PROBLEM DETAILS: Reproduce everything in the records from the line containing "Spravovat Souhlas s cookies" down to the line containing "vlastnosti a funkce.", swapping "webu" for "portálu" and leaving all other text unchanged. Return only those lines.

TASK INPUT:
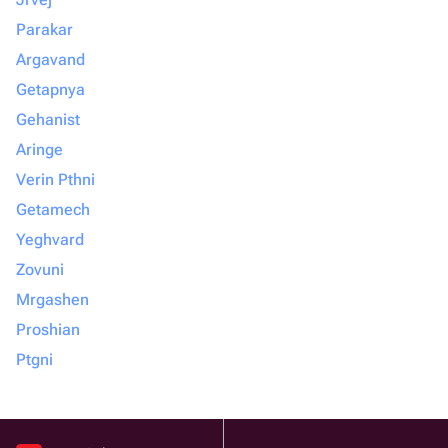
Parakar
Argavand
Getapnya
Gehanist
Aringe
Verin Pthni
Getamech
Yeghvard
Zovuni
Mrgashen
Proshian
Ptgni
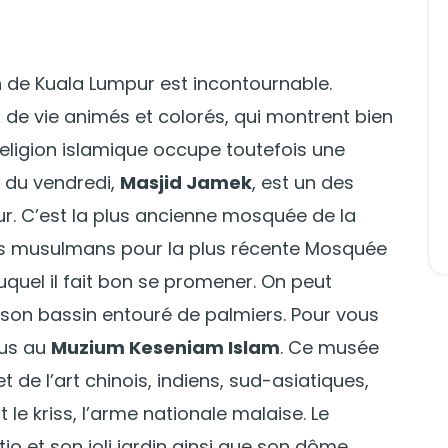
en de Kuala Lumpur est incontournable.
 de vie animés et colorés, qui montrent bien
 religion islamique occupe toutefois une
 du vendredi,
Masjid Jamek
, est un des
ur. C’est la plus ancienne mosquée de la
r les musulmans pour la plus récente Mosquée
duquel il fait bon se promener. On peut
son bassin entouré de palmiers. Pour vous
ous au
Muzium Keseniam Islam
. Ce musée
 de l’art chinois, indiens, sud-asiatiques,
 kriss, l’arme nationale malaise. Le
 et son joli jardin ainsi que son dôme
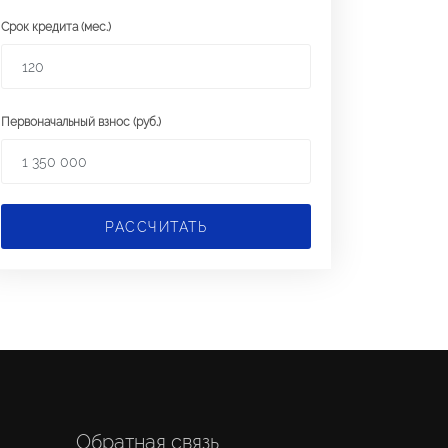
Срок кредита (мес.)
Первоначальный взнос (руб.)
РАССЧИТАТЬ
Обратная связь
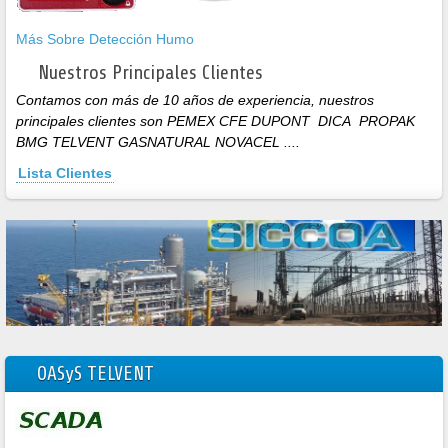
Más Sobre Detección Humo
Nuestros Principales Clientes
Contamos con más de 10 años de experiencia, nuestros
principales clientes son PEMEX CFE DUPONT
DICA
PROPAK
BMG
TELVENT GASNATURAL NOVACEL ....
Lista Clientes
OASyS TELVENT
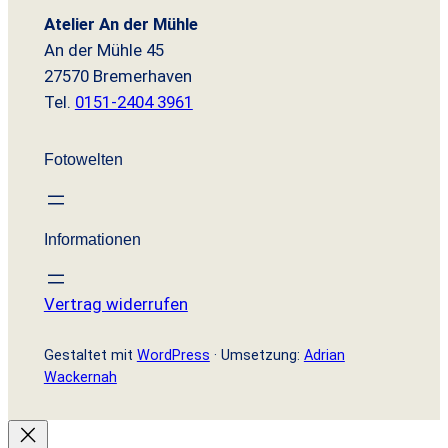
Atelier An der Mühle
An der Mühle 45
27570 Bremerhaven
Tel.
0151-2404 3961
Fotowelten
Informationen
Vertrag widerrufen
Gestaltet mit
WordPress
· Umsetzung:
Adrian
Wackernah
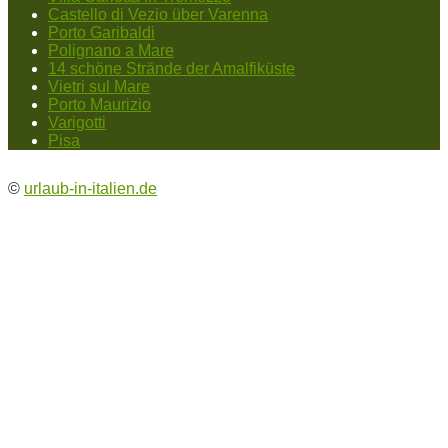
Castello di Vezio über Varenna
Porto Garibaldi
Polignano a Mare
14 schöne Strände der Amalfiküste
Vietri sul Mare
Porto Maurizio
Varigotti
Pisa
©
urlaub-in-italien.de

--

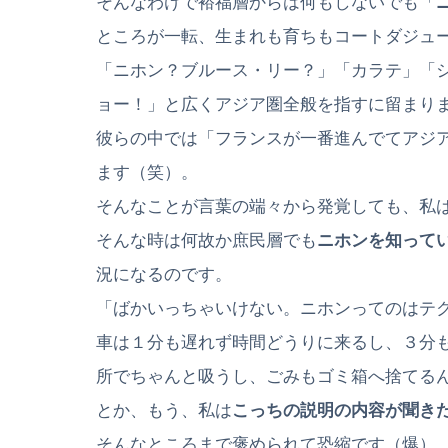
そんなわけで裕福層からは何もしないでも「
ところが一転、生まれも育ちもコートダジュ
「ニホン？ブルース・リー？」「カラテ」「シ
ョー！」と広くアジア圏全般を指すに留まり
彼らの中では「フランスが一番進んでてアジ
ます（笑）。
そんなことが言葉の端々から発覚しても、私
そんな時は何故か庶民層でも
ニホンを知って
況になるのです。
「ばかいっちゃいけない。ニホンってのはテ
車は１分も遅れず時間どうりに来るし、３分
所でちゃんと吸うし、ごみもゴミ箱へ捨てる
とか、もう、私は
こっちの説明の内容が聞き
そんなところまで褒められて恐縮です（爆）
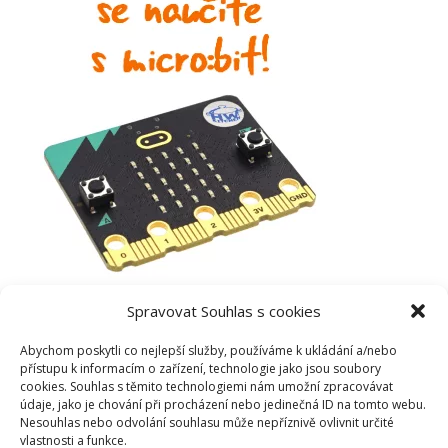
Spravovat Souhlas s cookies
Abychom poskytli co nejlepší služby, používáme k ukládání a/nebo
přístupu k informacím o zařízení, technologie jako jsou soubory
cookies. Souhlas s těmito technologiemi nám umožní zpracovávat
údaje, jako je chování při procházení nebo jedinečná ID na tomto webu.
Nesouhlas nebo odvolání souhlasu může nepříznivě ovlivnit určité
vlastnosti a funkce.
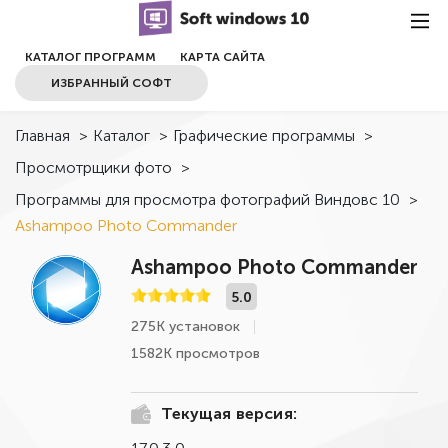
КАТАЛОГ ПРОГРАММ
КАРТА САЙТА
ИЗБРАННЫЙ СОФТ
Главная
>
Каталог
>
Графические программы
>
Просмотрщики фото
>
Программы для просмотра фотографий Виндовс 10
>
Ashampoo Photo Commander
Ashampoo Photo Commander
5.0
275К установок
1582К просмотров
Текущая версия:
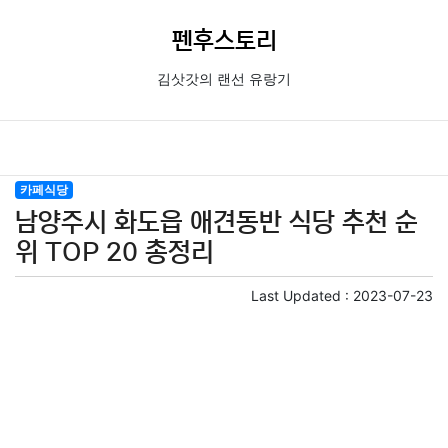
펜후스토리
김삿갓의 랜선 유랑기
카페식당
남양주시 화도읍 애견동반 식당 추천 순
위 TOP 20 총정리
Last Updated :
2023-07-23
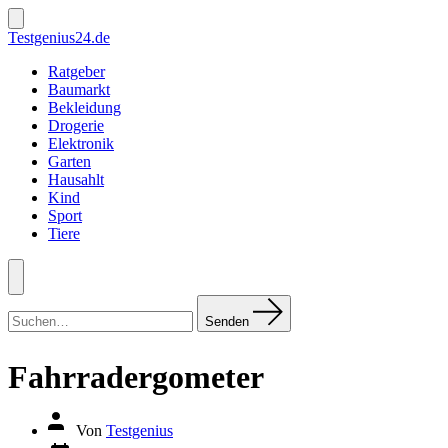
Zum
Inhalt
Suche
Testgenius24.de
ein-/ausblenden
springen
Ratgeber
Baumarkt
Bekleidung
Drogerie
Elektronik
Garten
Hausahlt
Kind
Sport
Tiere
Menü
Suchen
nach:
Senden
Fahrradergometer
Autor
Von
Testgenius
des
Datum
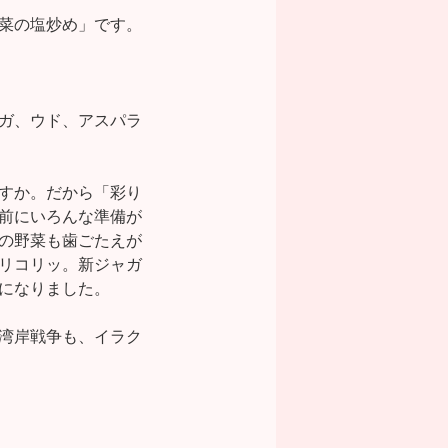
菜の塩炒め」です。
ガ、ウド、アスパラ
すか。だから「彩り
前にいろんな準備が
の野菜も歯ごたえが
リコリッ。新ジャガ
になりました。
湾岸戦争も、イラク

WRITTEN SOLUTION:
Spravovat Souhlas s cookies
Abychom poskytli co nejlepší služby, používáme k ukládání a/nebo
přístupu k informacím o zařízení, technologie jako jsou soubory
cookies. Souhlas s těmito technologiemi nám umožní zpracovávat
údaje, jako je chování při procházení nebo jedinečná ID na tomto portálu.
Nesouhlas nebo odvolání souhlasu může nepříznivě ovlivnit určité
vlastnosti a funkce.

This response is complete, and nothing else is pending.